Владимир замолчал, крепко сплел пальцы. Молчала и Люба. Она теперь подошла к этажерке с книгами, выдернула какой-то серый томик, стала листать книгу. Как она изменилась! Какая она сдержанная, даже суровая. Наверное, Владимир пришел к ней сказать о чем-то важном, а она почему-то не хочет слушать. Или только делает вид, что не хочет. Ей неудобно, что все это происходит при мне. Я, кажется, тут лишний. Неужели мне придется уйти навсегда?
Молчание затянулось, оно стало трудным для нас всех.
— Нужно поговорить. Выйдем в коридор, — негромко сказал Владимир.
— Можешь говорить и при нем, — сказала Люба. Она сказала это так, что я понял, — ей не хочется разговаривать с Владимиром наедине. Я подумал, что все-таки напрасно сижу здесь, когда у них все так сложно. Странная она, Люба. Странными были ее письма и рисунки. Взрослая она. Мне казалось, что она моложе, что ей столько же лет, сколько и мне, а теперь вижу — она старше меня, взрослее. Теперь она держится совсем как взрослая девушка, даже женщина. И Владимир пришел к ней по какому-то очень важному делу. Надо уйти. Оставить их. Мы встретимся потом.
— Прости, Люба, я пойду. Уже поздно, — сказал я и встал с дивана.
— Нет, нет, не уходи, посидим, поболтаем, — остановила она меня. — Владимир торопится. Ты ведь ненадолго, правда?
— Простите, — сказал Владимир, вытянулся во весь рост и оказался выше меня чуть ли не вдвое. Но не было в его жесте ни угрозы, ни высокомерия. Он был подавлен. А я растерян, удивлен и обрадован. Люба меня оставляет, а его выпроваживает. И он так легко подчиняется ей.
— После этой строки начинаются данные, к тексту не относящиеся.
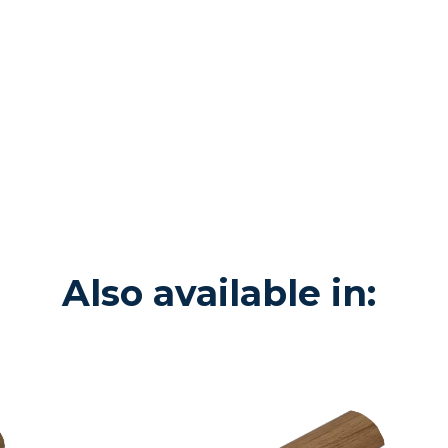
Also available in: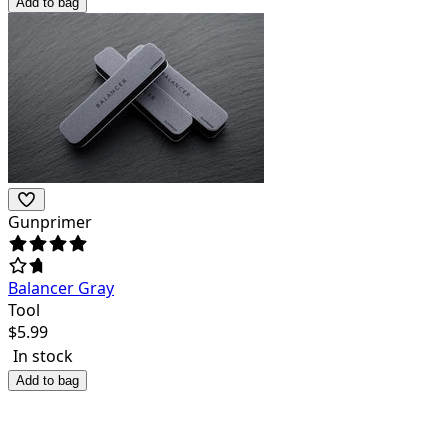
Add to bag
Gunprimer
Balancer Gray
Tool
$
5.99
In stock
Add to bag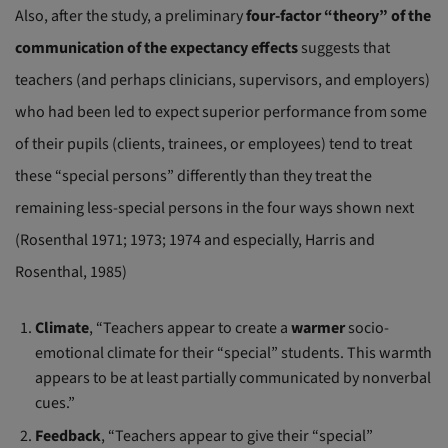
Also, after the study, a preliminary
four-factor “theory” of the
communication of the expectancy effects
suggests that
teachers (and perhaps clinicians, supervisors, and employers)
who had been led to expect superior performance from some
of their pupils (clients, trainees, or employees) tend to treat
these “special persons” differently than they treat the
remaining less-special persons in the four ways shown next
(Rosenthal 1971; 1973; 1974 and especially, Harris and
Rosenthal, 1985)
Climate
, “Teachers appear to create a
warmer
socio-
emotional climate for their “special” students. This warmth
appears to be at least partially communicated by nonverbal
cues.”
Feedback
, “Teachers appear to give their “special”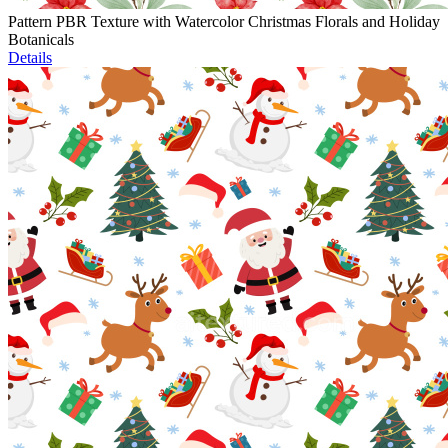
Pattern PBR Texture with Watercolor Christmas Florals and Holiday
Botanicals
Details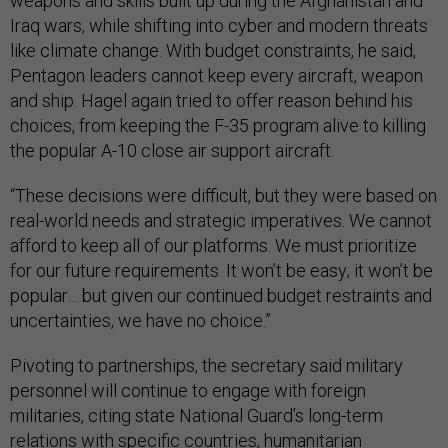
weapons and skills built up during the Afghanistan and
Iraq wars, while shifting into cyber and modern threats
like climate change. With budget constraints, he said,
Pentagon leaders cannot keep every aircraft, weapon
and ship. Hagel again tried to offer reason behind his
choices, from keeping the F-35 program alive to killing
the popular A-10 close air support aircraft.
“These decisions were difficult, but they were based on
real-world needs and strategic imperatives. We cannot
afford to keep all of our platforms. We must prioritize
for our future requirements. It won’t be easy; it won’t be
popular… but given our continued budget restraints and
uncertainties, we have no choice.”
Pivoting to partnerships, the secretary said military
personnel will continue to engage with foreign
militaries, citing state National Guard’s long-term
relations with specific countries, humanitarian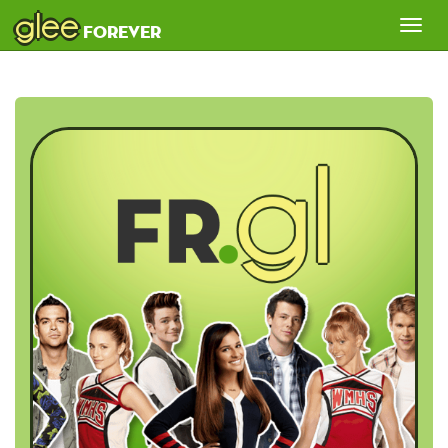
glee
Tog
forever
nav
Такой видный, сильный, — и ничего не может поделать. Ему остается только уйти.
— Ты, значит, не изменила своего решения? — глухо спросил он.
— И не изменю.
На этом их непонятный разговор закончился. Владимир сухо кивнул мне и вышел. Люба пошла проводить его до дверей. Они о чем-то пошептались, и Люба громко сказала:
— Не надо!
Странно я себя чувствовал. Не понимал, что происходит, только догадывался. Мы с Владимиром, наверное, были соперниками, но я не сердился на него. Теперь, когда он ушел побежденный, я даже испытывал к нему расположение: мне понравилась его выдержка, я впервые видел, как ведет себя мужчина, когда его не хотят принимать и слушать. Но я очень не хотел бы когда-нибудь оказаться на его месте.
Люба вошла в комнату, поправляя волосы. Она была чем-то расстроена и огорчена.
— Я тебе все расскажу. Все-все, — негромко сказала она. — Я тебе верю. Я тебе сразу поверила, как только мы встретились. Я и письмам твоим верила. Не сердись, что я сказала тебе «уходи». Со мной это случается: думаю одно, а говорю другое. Мне иногда бывает так одиноко, так чего-то хочется — места себе не нахожу. Кажется, что жизнь у меня хуже всех. Все чем-то заняты, куда-то торопятся, что-то делают, им хорошо, а я только мечтаю и жду, жду чего-то невероятного, чего, может быть, и нет вовсе. Кисну, кисну, а потом как рассержусь на себя — иду куда глаза глядят, знакомлюсь, с кем попало. Так и с этим Володькой мы познакомились год назад. Он преуспевающий. Сначала он мне нравился, а потом опротивел. Так опротивел — видеть его не могу… Ленька, мне так не хочется становиться взрослой, ты не представляешь.